As a kid I remember going to my elementary library and seeing a book series that was unlike anything else on the shelves. Scary Stories to Tell in the Dark is just terrifying for a young mind to read, and yet I couldn’t get enough of it. While the stories themselves could range from a alright spook to bone chilling, it was those insane illustrations that really burned an imprint into my mind. So seeing that it was getting a movie adaptation always interested me. Now as an older and more experienced horror fan, could this be more than just your average scary nonsense flick?
It’s way more than that. This is one of the most interesting and legitimately scary movies I’ve seen in a long time. But fear is subjective, there are plenty of people who will watch this and not feel a thing. There are several “stories” that play out during the course of the film, and they specifically target different characters and amplify their fear until a conclusion, sometimes ending in death. This movie isn’t afraid to get really messed up, sometimes making the audience gag or scream out. All under a really good sense of suspense, without the need for blood or gore.
It’s Halloween, 1968. The Vietnam War is raging and a the country is in the middle of a new presidential election. So what can a group of young kids and their new friend do on a night like this? Go to the towns local haunted house, of course. Inside Stella (Zoe Colletti) finds a book of scary stories written by Sarah Billows, a girl who was locked away by her family and never seen by the world outside. Curiosity quickly turns into a nightmare as the book starts to write itself and the stories within become real. One by one the book targets the kids who entered the home and they have to find a way to stop it before all of them become nothing more than just another character who dies in a book.

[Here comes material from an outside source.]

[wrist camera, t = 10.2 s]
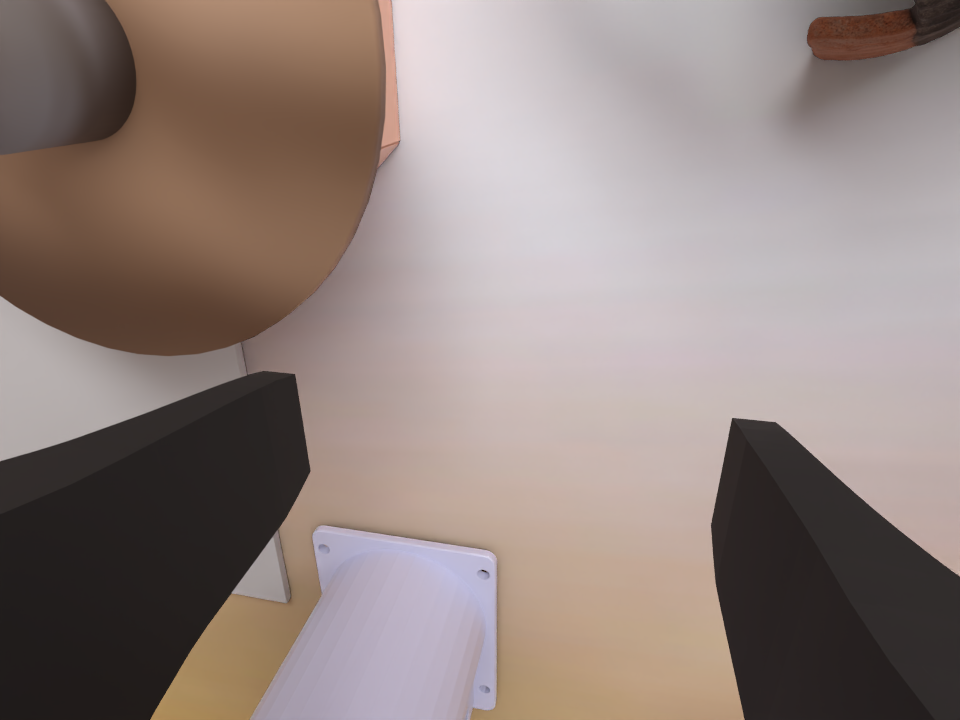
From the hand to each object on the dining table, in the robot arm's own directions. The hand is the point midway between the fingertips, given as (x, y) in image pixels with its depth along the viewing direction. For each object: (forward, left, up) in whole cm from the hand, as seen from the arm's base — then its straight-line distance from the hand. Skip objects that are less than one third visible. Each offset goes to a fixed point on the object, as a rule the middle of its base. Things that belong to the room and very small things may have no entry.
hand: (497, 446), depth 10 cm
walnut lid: (+6, +11, -5) cm, 14 cm away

This idea has a lot in common with IT. Group of kids trying to survive an entity that preys upon their inner fears. While IT is a pre-established narrative about the group of kids and their backstories, Scary Stories to Tell in the Dark has to work from the ground up to create a plot around the stories originally in the books. To it’s credit, the writers were able to come up with a really smart way to not only make the group of kids fun to watch, but also have the setting and the stories themselves have a deeper focus.

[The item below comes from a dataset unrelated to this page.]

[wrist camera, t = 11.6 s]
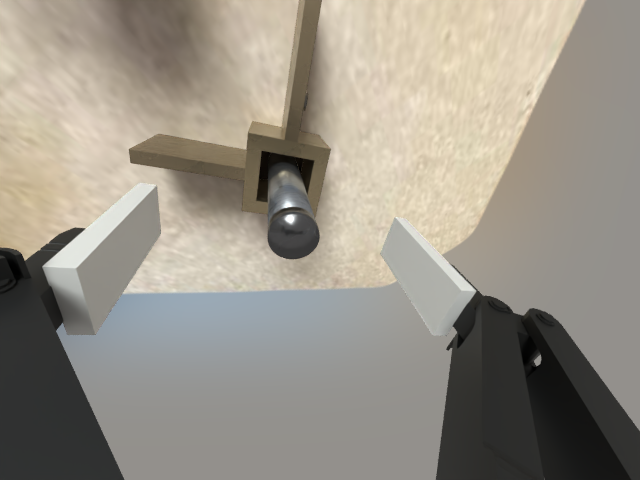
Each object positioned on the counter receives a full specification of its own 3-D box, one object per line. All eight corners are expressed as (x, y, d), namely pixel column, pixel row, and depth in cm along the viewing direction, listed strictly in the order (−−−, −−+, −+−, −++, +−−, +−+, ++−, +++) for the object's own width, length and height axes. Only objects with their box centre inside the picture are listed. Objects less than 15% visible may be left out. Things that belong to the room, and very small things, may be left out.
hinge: (161, 173, 26) (135, 197, 21) (143, -64, 18) (93, -120, 13) (306, 195, 29) (314, 220, 24) (345, 5, 21) (369, -16, 16)
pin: (266, 173, 27) (264, 256, 15) (269, 145, 26) (271, 211, 13) (293, 177, 28) (313, 261, 15) (298, 150, 27) (324, 218, 14)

The time period is not random, they choose for it have this overarching theme of dread as the nation gets ready for a new president and what will come next. Our hero’s run away from a threat no one else can understand, but the town around them is watching what happens with TV’s constantly updating them on what is coming. From a book series that doesn’t have a plot to it, this is one of the smartest ways to incorporate setting as a character.
The scary stories is what we all remember though, so how do they translate onto the big screen? Of course, they are not direct adaptations from the books. And fear is subjective, some of the “stories” are going to hit home with some more than others. Scary Stories has a really good sense of suspense, each scare works relatively well and as a film that focuses on trying to scare it’s audience, this is one of the best examples of horror in years. You just don’t know what the next scene is going to bring and that makes it all the more terrifying. Harold, The Red Spot, The Jangly Man, these are classic tales from the books that are really well done and actually make sense to be in this film, for that I give this film a round of applause.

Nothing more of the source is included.